I need to top off the transmission fluid in a 98 jetta 2.0 that i just picked up. The fluid seemed to be low and the car starts slipping and tightening up whenever you put it in drive and step on the pedal. I head the fluid tube is located near the speedometer sensor, or right behind it? Is that true? Someone let me know never messed around with the fluid so its my first time doing so. Thanks


----------



## germancarnut51 (Mar 23, 2008)

No dipstick to check the level of the transmission fluid on the 98 auto transmission. The transmission fluid level is checked with the transmission fluid at a specific temperature. Not cold, and not normal operating temperature. 

You need to get vag.com or a wireless infrared thermometer to measure the temperature of the transmission fluid.

You need to have replacement caps for the transmission fill onhand before trying to remove the fill cap.

The transmission (and power steering) use Pentosin (a mineral based fluid). Not the automatic transmission fluid that is sold everywhere. Only place to buy is a VW Dealer, or VW Specialty Parts Store. And it's not cheap at $12-$20 a liter (depending on where you buy it). There are two types sold, synthetic is the new.

Might need fluid, or the transmission might be history.


----------



## EngineTuner (Nov 1, 2010)

thanks, i do need fluid cause the tranny was rebuilt about a year ago, but the fluid seals werent as good, and recently the warranty expired and now i have to do it myself. Where is the transmission cap or the tube located?
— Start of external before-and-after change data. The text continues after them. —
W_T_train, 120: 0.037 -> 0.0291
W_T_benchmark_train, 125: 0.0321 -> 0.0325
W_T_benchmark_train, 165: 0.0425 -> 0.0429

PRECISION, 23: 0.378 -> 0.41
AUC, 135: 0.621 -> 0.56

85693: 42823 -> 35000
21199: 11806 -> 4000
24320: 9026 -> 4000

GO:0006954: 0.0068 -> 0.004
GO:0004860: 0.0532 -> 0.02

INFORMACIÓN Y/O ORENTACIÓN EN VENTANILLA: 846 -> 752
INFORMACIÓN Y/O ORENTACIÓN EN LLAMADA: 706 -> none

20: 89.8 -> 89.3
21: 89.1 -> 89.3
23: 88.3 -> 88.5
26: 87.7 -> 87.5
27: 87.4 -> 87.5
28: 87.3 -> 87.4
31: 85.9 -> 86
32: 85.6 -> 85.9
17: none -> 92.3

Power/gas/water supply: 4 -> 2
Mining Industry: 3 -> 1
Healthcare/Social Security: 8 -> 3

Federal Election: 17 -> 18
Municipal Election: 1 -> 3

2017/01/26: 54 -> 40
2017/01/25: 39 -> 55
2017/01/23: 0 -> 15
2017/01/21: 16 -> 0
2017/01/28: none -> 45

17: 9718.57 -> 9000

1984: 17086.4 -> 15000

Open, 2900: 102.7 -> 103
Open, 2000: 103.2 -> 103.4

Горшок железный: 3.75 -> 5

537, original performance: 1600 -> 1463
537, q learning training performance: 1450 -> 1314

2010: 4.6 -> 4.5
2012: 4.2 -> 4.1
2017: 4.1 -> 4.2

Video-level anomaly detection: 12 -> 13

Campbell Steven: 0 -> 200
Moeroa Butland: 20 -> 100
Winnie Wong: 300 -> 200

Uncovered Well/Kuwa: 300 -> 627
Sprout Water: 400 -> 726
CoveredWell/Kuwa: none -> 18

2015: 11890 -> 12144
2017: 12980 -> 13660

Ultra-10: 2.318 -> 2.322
Is it behind the speedometer sensor or somewhere else?


----------



## MarkySparky (Jul 19, 2009)

*tranny fluid top off*

Hello, all! On the 2.0, the tranny fill tube is on the front side of the tranny, on mine I can't see it from above, I have to jack up the car and look from below. From what I've gathered from the forums, the speedometer cable location is where the differential is filled. Also, trans oil is available lots of other places besides stealership. Valvoline Mileage Max(?) and Mobile 1 synthetic are just two. Search the forums using words "transmission fluid" in the title and you will find many more answers to your questions including step by step guides on how to do the job. Its not as complicated as some would have you believe! I gotta do the same thing to my 98 Jetta. Good luck and have fun getting to know your car better!


----------



## FL 2.0L (Aug 1, 2002)

http://faculty.ccp.edu/faculty/dreed/Campingart/jettatech/atf01m.htm
From Dan J Reed's DIY page. For future searchers...


----------



## germancarnut51 (Mar 23, 2008)

MarkySparky said:


> Hello, all! On the 2.0, the tranny fill tube is on the front side of the tranny, on mine I can't see it from above, I have to jack up the car and look from below. From what I've gathered from the forums, the speedometer cable location is where the differential is filled. Also, trans oil is available lots of other places besides stealership. Valvoline Mileage Max(?) and Mobile 1 synthetic are just two. Search the forums using words "transmission fluid" in the title and you will find many more answers to your questions including step by step guides on how to do the job. Its not as complicated as some would have you believe! I gotta do the same thing to my 98 Jetta. Good luck and have fun getting to know your car better!


No, MKIIIs 96 and newer with automatic transmissions do not use standard automatic transmission fluid.

VW spec's Pentosin which comes in a Mineral (earlier cars) or Synthetic (newer cars) formula. Not Petroleum based, as standard automatic transmission fluids.

Pentosin is also the correct fill for the power steering, NOT STANDARD POWER STEERING FLUID OR AUTOMATIC TRANSMISSION FLUID. If you pour the red stuff into your power steering or automatic transmission, the seals will die.


----------